Excerpt.
● ● ● ● ●

- Born: Matilda Clementine Isitt Cole Brighton, England
- Genres: Indie pop
- Occupation: Musician
- Member of: Loud LDN

= Matilda Cole =

English musician and actress

Matilda Clementine Isitt Cole is an English musician and actress. Born in Sussex, she is the daughter of film director Nigel Cole and the actress Kate Isitt and appeared in several of the former's works in the 2010s. In 2020, she signed a record deal and released the EPs Milk Teeth, The High Dive, and Pomegranate and multiple singles including a cover version of The Weeknd's "The Hills". She is an original member of Loud LDN and makes indie-pop music.

==Life and career==

=== Early life and film career ===
Matilda Clementine Isitt Cole was born in Sussex, though spent periods living in Los Angeles and Camden Town before moving to Brighton. Her mother is Kate Isitt, an actress, and her father is Nigel Cole, a film director who played guitar and would buy egg-shaped shakers for her to play along with him. She later attended Dharma Primary School. In 2010, she played Emily in Made in Dagenham, and in 2012 she played a bridesmaid in The Wedding Video, both of which were directed by her father; she later played Madeleine in his 2019 film short Wisteria Cottage.

● ● ● ● ●

Material supplied.
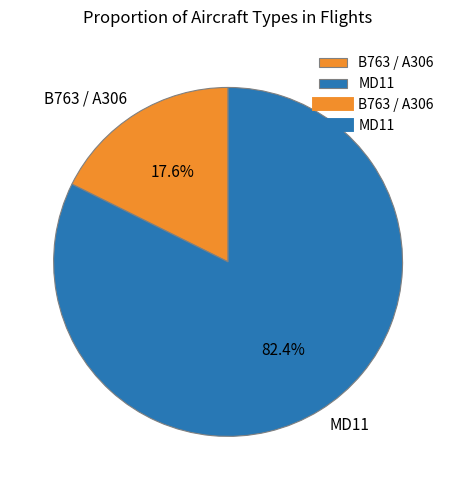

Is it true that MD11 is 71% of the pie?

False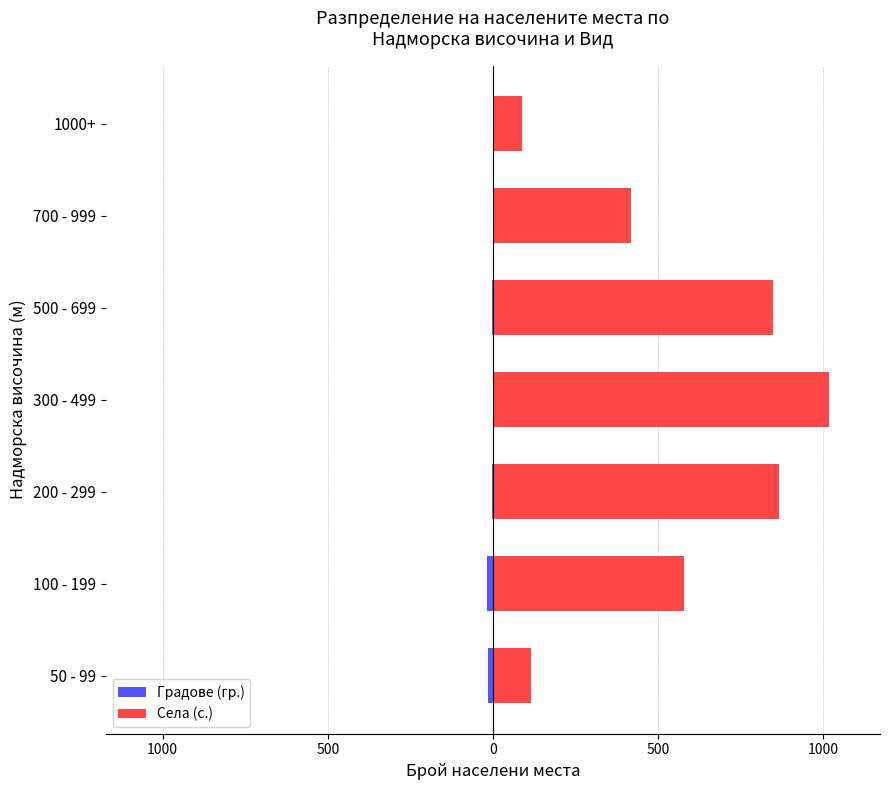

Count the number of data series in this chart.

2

● ● ● ● ●

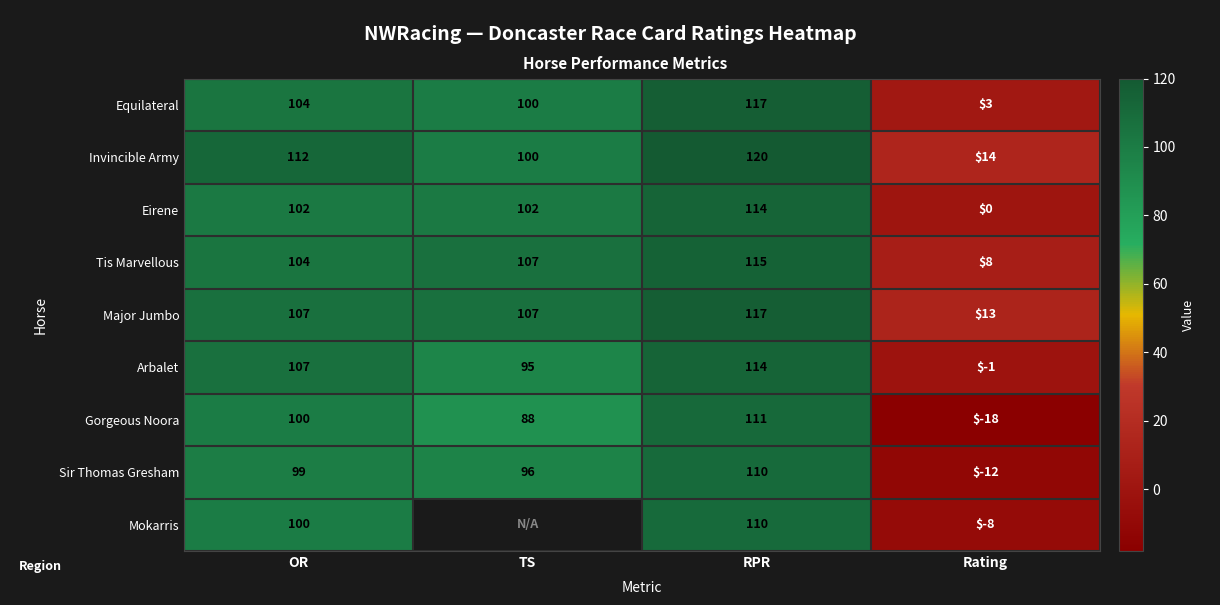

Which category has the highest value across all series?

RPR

● ● ● ● ●

What to do.
1. Condense the paragraph of the Matilda Cole article that begins "Matilda Clementine Isitt Cole was born" into a short bulleted list of its main facts.
2. Extract the passage of the Matilda Cole article from "- Born: Matilda" up to and including "makes indie-pop music.".
The material has no connection to the Matilda Cole article.

Answers given.
1.
- Born in Sussex; lived for periods in Los Angeles and Camden Town before moving to Brighton
- Mother: actress Kate Isitt; father: film director Nigel Cole, who played guitar and bought her egg-shaped shakers to play along with him
- Attended Dharma Primary School
- Roles in films directed by her father: Emily in Made in Dagenham (2010), a bridesmaid in The Wedding Video (2012), and Madeleine in the short Wisteria Cottage (2019)

2.
- Born: Matilda Clementine Isitt Cole Brighton, England
- Genres: Indie pop
- Occupation: Musician
- Member of: Loud LDN

= Matilda Cole =

English musician and actress

Matilda Clementine Isitt Cole is an English musician and actress. Born in Sussex, she is the daughter of film director Nigel Cole and the actress Kate Isitt and appeared in several of the former's works in the 2010s. In 2020, she signed a record deal and released the EPs Milk Teeth, The High Dive, and Pomegranate and multiple singles including a cover version of The Weeknd's "The Hills". She is an original member of Loud LDN and makes indie-pop music.